Scaling the Gateway

Scaling the Gateway requires considering the load that the Gateways will handle. We recommend that a load test be carried out on the Gateways in the environment. For more information on what factors affect the load, and how the numbers have to be derived in order to scale, refer to the article on Capacity Planning . Make sure to check the backends as well for the expected load.

Clustering Gateways and Key Managers with key caching

For key validation, the Gateway can usually handle 3,000 transactions per second (TPS), whereas the Key Manager can only handle 500 TPS. To improve performance, the key cache is enabled on the Gateway by default, which allows the system to handle 3,000 TPS. However, if you need better security, you can enable the cache on the Key Manager instead. Note the following about clustering with key caching:

  • When the cache is enabled at the Gateway, you can have two Gateways per Key Manager.
  • When the cache is enabled at the Key Manager and disabled at the Gateway, you can have only one Gateway per Key Manager.
  • If both caches are disabled (not recommended), even with only one Gateway per Key Manager, the system may not be able to handle the load, as the Key Manager will only be able to handle 500 TPS.

For more information, see Key cache in the WSO2 API Manager documentation.

Scaling Gateways and Traffic Managers

Based on the performance numbers attained at the WSO2 Labs, the recommended ratio is 10 Gateways to 1 Traffic Manager (10:1, one Traffic Manager is tested to have successfully handled the load of 10 Gateways, one Gateway handling the load  of ~5000 TPS).

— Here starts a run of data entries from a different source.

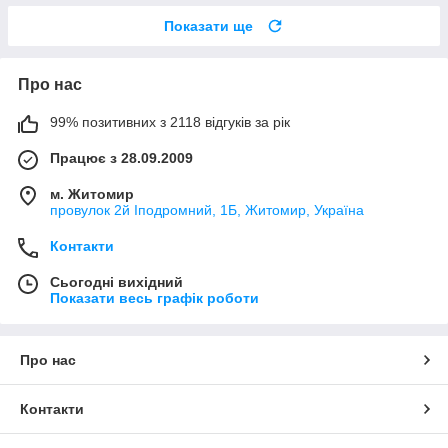
Показати ще
Про нас
99% позитивних з 2118 відгуків за рік
Працює з 28.09.2009
м. Житомир
провулок 2й Іподромний, 1Б, Житомир, Україна
Контакти
Сьогодні вихідний
Показати весь графік роботи
Про нас
Контакти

Note that Traffic Managers do not scale horizontally . If the requirement arises to have more than 10 Gateways, WSO2 recommends  to have Traffic Managers placed in dedicated clusters of a maximum of 10 Gateways each. However, the number of Gateways in a cluster is not a hard limit and can vary according to your requirement.

Scaling the Gateways and the Control Plane

When multiple Gateway nodes are simultaneously spawned, they establish connections with the Control Plane via the event hub to obtain the necessary runtime artifacts. However, in cases where the deployed API count is substantial and a large number of Gateway nodes are initiated simultaneously, the Control Plane might struggle to manage the increased load. As a best practice, it's advisable to maintain a proportional ratio of 10 Gateway nodes to 1 Control Plane node in such scenarios. It's important to note that this ratio does not imply that a Control Plane node can only handle 10 Gateway nodes.

If you find yourself dealing with a substantial number of Gateway nodes, it's recommended to set up multiple Control Plane nodes within a cluster. It's worth mentioning that Control Plane nodes do not have dynamic horizontal scaling capabilities (autoscaling capabilities). The recommendation is to have 2 Control Plane nodes. Additionally, you can address Control Plane bottlenecks by either allocating more resources to the Control Plane nodes or by starting Gateway nodes sequentially, ensuring that the maximum number of Gateways launched at a given time does not exceed 10.